Would you return every line of the listing below that has "left" in it?

### [MATERIAL PROVIDED]
※ ※ ※

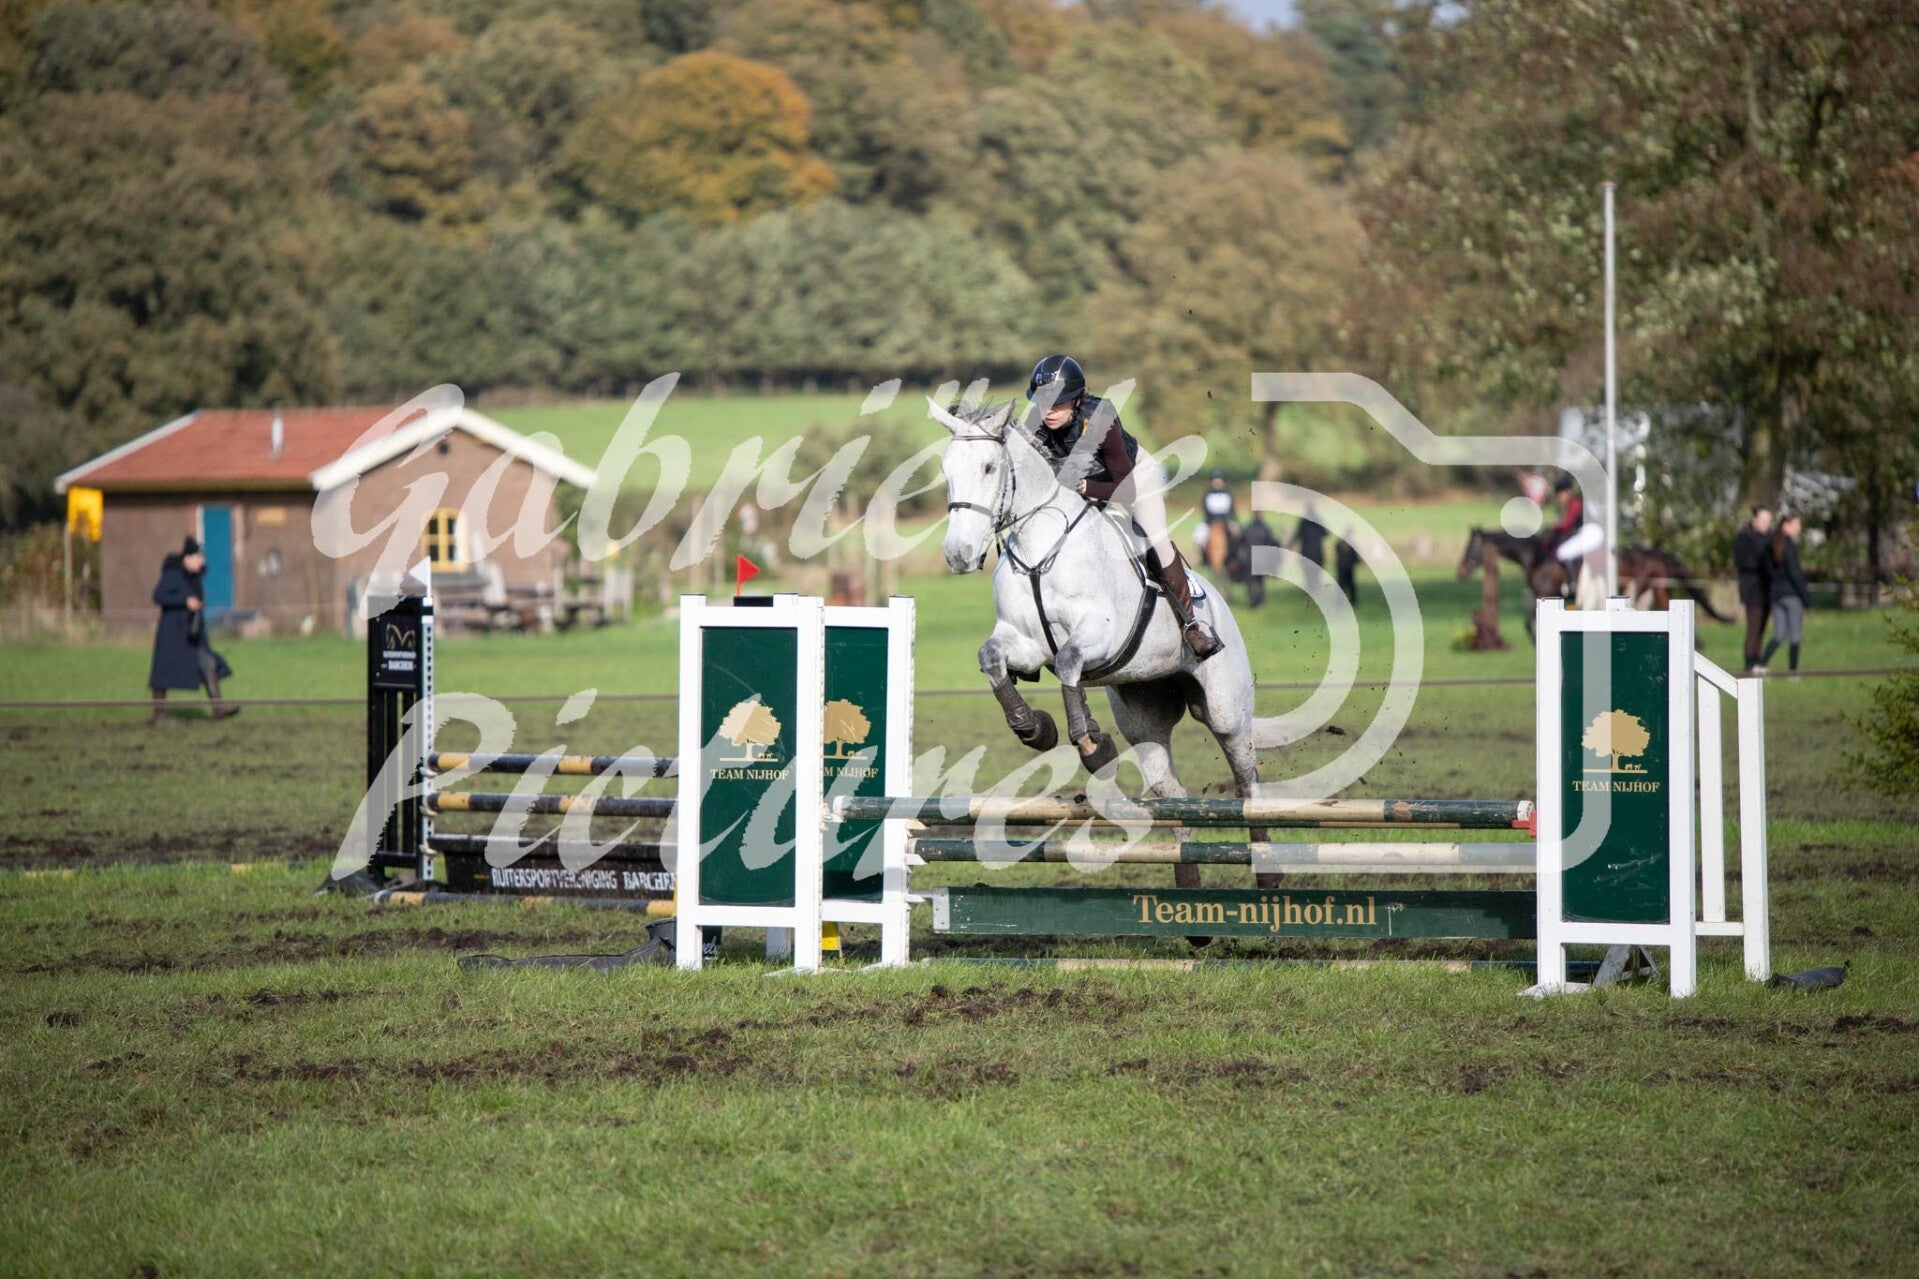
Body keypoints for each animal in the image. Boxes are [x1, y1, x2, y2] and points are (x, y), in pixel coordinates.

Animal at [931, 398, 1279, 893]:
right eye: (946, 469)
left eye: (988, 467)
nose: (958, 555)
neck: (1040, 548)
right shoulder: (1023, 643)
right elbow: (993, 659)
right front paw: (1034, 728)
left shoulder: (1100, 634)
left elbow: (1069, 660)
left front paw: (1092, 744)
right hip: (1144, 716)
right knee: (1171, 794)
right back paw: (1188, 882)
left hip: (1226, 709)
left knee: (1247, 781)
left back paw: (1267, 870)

※ ※ ※

### [RESPONSE TO THIS EXERCISE]
left eye: (988, 467)
left shoulder: (1100, 634)
left elbow: (1069, 660)
left front paw: (1092, 744)
left hip: (1226, 709)
left knee: (1247, 781)
left back paw: (1267, 870)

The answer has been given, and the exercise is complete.